Equal Sleep Log Transformation

Bessie the cow is notorious for falling asleep in Farmer John's class, and her classmate Elsie has been keeping track of the number of times Bessie naps during each of the N class periods. The log is represented by an array a where the i-th element a_i denotes the number of times Bessie fell asleep during the i-th period. It is known that \(1 \le N \le 10^5\), \(0 \le a_i \le 10^6\), and \(\sum_{i=1}^{N} a_i \le 10^6\).

Elsie wants to modify the log to make it appear that Bessie fell asleep exactly the same number of times in every class period. The only operation allowed is to combine two adjacent class periods into a single period (i.e. replace two consecutive numbers with their sum). After a sequence of such operations, the log will consist of several segments, and if all the segment values are equal then Elsie will succeed.

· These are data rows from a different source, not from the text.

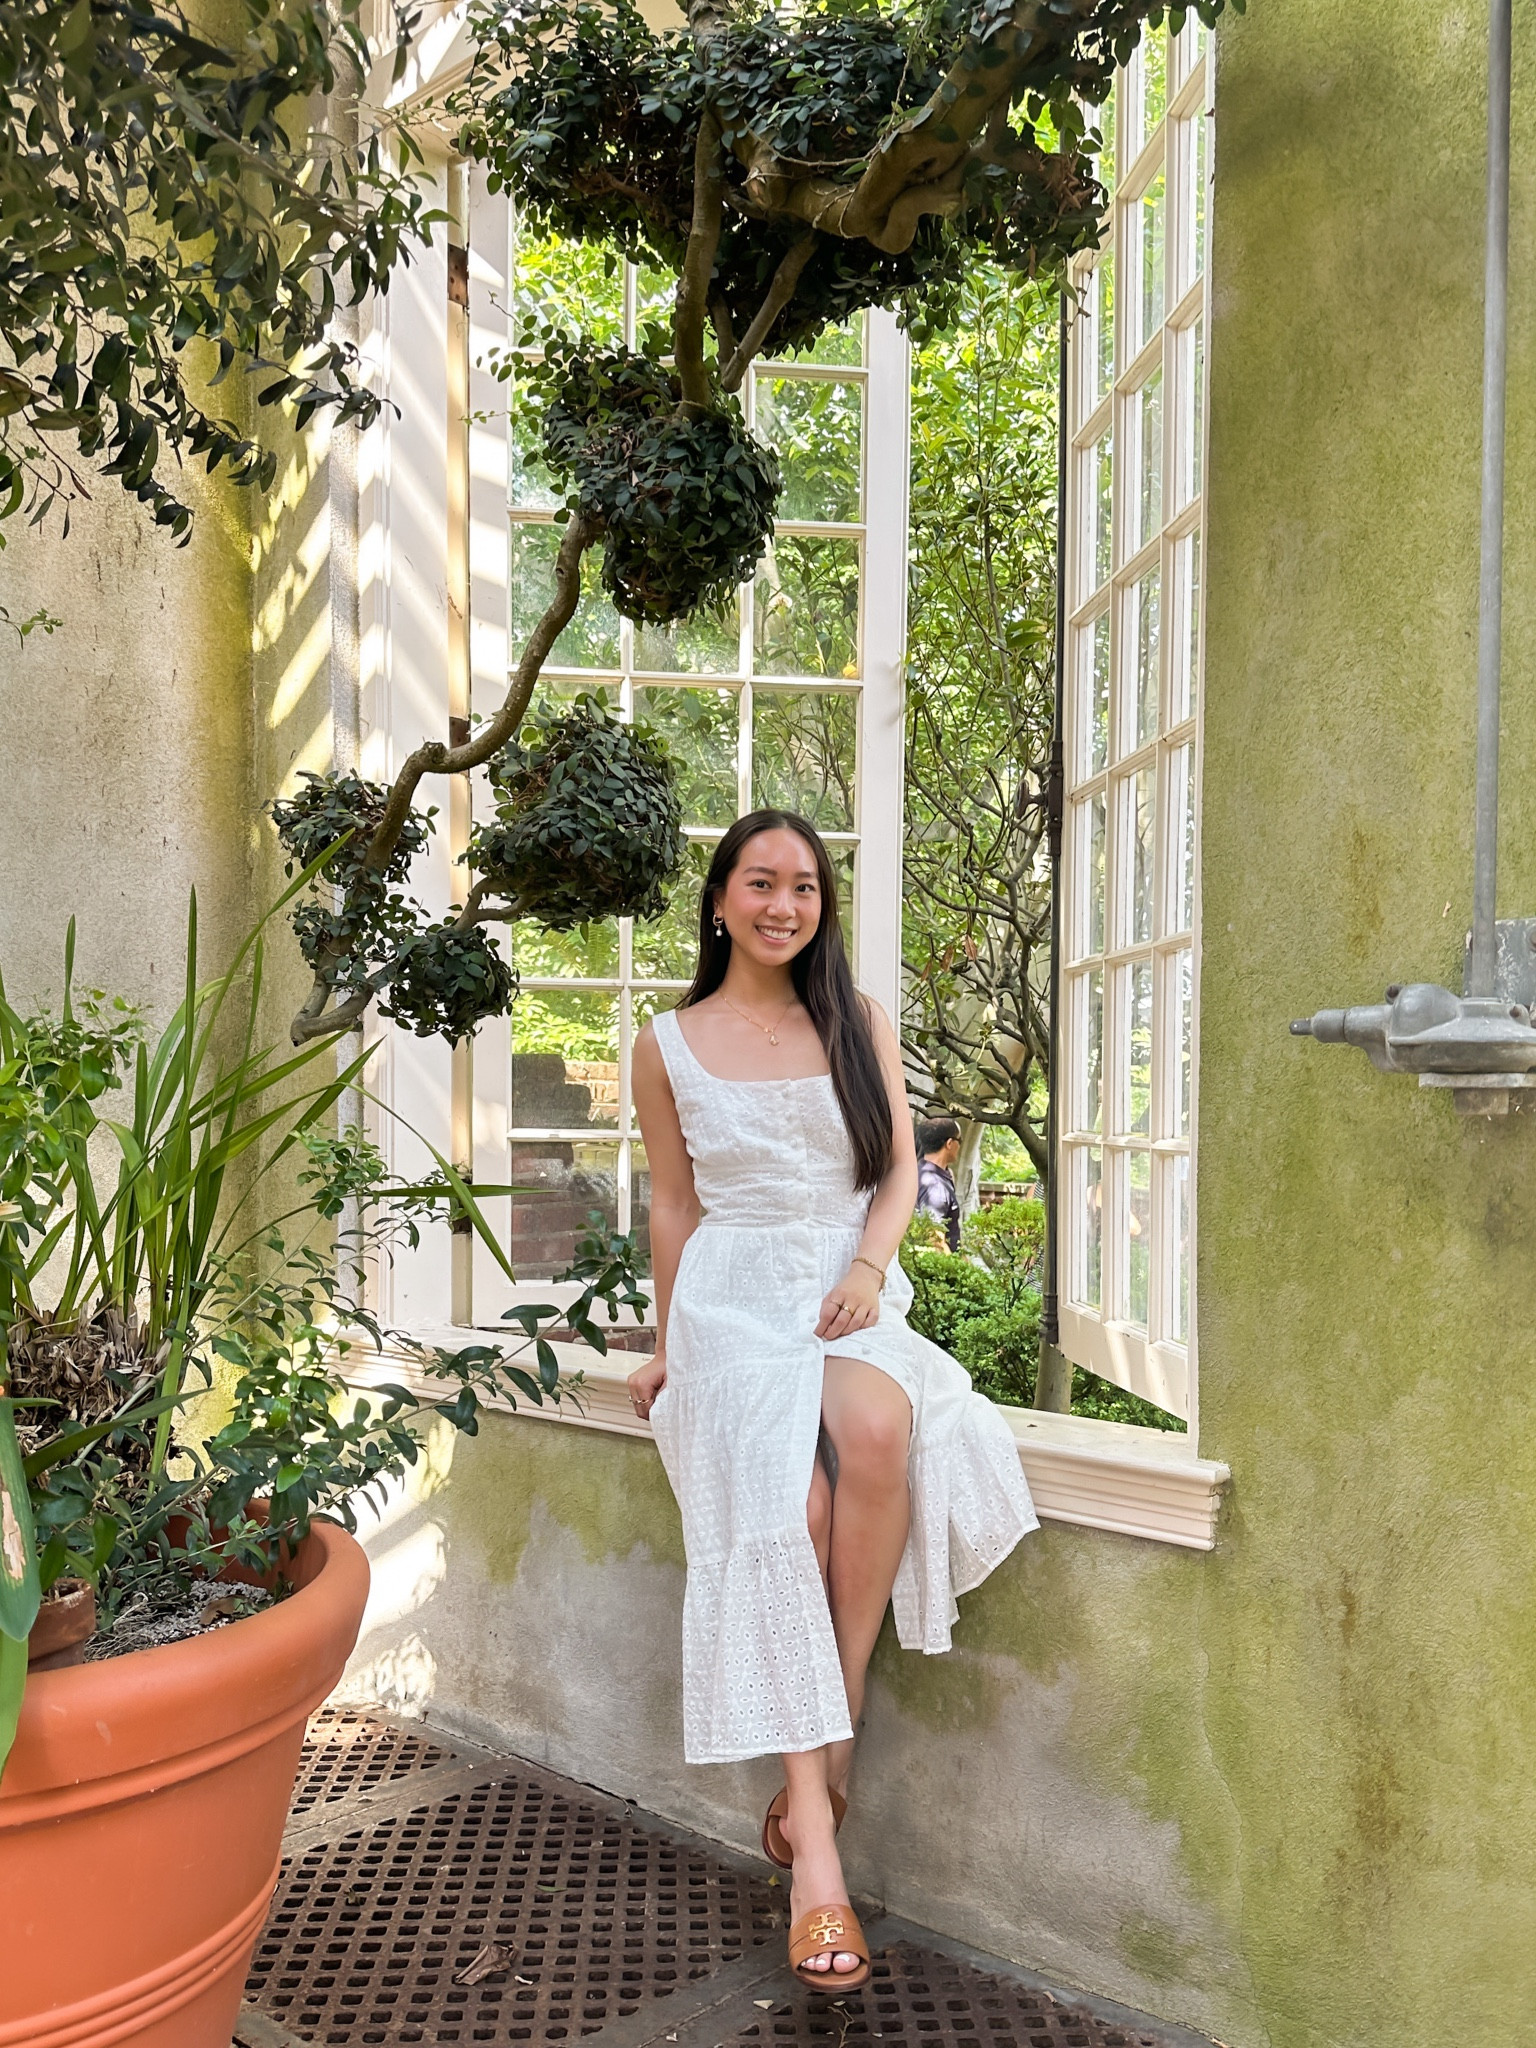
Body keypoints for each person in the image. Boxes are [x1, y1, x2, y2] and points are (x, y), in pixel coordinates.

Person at [627, 808, 1038, 1994]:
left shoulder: (856, 1018)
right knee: (792, 1515)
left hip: (842, 1289)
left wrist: (867, 1269)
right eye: (761, 882)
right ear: (720, 899)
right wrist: (668, 1344)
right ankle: (817, 1838)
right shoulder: (668, 1041)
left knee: (879, 1426)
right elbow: (671, 1205)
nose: (784, 904)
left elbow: (900, 1167)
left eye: (805, 886)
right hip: (730, 1301)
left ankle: (826, 1726)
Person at [914, 1116, 962, 1252]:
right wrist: (960, 1268)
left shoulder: (919, 1171)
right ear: (949, 1143)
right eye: (960, 1141)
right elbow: (934, 1240)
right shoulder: (935, 1186)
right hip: (941, 1268)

Formally, if the final log has m segments each with a value of \(T\) then we must have \(m \times T = \sum_{i=1}^{N} a_i\), and each segment must be a contiguous subsequence of the original log whose sum is \(T\). Each combination reduces the length of the log by 1. Determine the minimum number of modifications (combinations) Elsie needs to perform so that all the numbers in the log become equal.

inputFormat

Input Format:

• The first line contains an integer N (\(1 \le N \le 10^5\)), the number of class periods.
• The second line contains N space-separated non-negative integers a₁, a₂, \dots, a_N (\(0 \le a_i \le 10^6\)) with \(\sum a_i \le 10^6\).

outputFormat

Output Format:

• Output a single integer representing the minimum number of modifications required so that all elements in the log are equal.

sample

5
1 2 3 4 5

4